This is the last work of V. Ya. Propp on the mythological and ritual basis of folk rituals, fairy tales, and epic. The author applied the structural-typological method for studying the narrative; that method was worked out by him in his research ‘The Morphology of Fairy Tale’; according to that method, all fairy tales were built on one and the same model, from the same structural units. The author noted: ‘It turned out that all the main and big-scale agrarian festivals were built of the same elements, differently designed’. Having studied the constituent elements, he arranged the material on the ritual themes; and it determined the construction of the book, which consists of seven chapters: ‘Commemoration of Deads’, ‘Ritual Food’, ‘Welcoming the Spring’, “Songs of Congratulations and Spells’, ‘Cult of plants, ‘Death and laugh’. There are the main ritual codes in them: food, reproductive, and vegetative.

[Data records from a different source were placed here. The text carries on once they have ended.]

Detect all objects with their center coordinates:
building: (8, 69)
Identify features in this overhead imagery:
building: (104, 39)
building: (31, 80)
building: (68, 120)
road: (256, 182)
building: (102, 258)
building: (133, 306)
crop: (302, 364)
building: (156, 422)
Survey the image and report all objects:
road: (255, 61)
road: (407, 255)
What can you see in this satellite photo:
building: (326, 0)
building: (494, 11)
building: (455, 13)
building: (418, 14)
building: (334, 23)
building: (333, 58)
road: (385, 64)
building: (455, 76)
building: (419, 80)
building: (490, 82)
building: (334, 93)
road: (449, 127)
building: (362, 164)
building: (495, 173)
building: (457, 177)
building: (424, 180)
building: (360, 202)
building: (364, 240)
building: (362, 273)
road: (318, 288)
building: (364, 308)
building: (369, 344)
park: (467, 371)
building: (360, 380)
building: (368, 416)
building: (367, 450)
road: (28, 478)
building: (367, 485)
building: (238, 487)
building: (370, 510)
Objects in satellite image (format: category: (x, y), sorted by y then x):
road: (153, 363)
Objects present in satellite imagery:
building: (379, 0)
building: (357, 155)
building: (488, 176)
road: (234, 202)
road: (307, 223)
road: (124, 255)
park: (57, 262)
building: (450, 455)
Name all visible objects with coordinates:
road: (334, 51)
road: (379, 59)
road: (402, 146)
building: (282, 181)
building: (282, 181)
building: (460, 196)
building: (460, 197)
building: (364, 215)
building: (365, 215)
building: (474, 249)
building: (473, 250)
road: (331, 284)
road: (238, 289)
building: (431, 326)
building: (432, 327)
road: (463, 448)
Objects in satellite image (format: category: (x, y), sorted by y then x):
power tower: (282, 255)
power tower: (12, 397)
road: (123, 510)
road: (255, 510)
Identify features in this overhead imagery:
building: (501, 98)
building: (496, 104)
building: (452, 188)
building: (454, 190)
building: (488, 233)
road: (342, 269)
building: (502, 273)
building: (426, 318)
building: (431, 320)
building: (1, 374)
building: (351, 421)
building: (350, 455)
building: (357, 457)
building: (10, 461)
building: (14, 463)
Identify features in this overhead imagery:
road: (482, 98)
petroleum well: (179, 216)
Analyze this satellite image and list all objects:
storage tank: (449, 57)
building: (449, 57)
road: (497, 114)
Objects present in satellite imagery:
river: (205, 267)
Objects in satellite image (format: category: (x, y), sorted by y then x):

For researchers of the Slavic Archaic it is especially important, that the author denied the existence of a developed mythology characterized with a systematic pantheon of gods. He argued that such figures as Ivan Kupala, Kostroma, and others were ‘not gods, they did not render cults, there are no signs that temples were erected in their honor’. They symbolized certain ‘forces’; that was typical for archaic cultures. In his work, P. defines the stages of the evolution of cult at the example of the cult of plants. On the P.’s opinion, the main function of agrarian festivals was in the transition of those ‘forces’ through rituals.
He believed that only outlined the main directions for further research in his small book. And indeed, it had a great influence at various tendencies of contemporary interdisciplinary research conducted in the field of the anthropology of religion, as well as in the field of the Slavic archaic.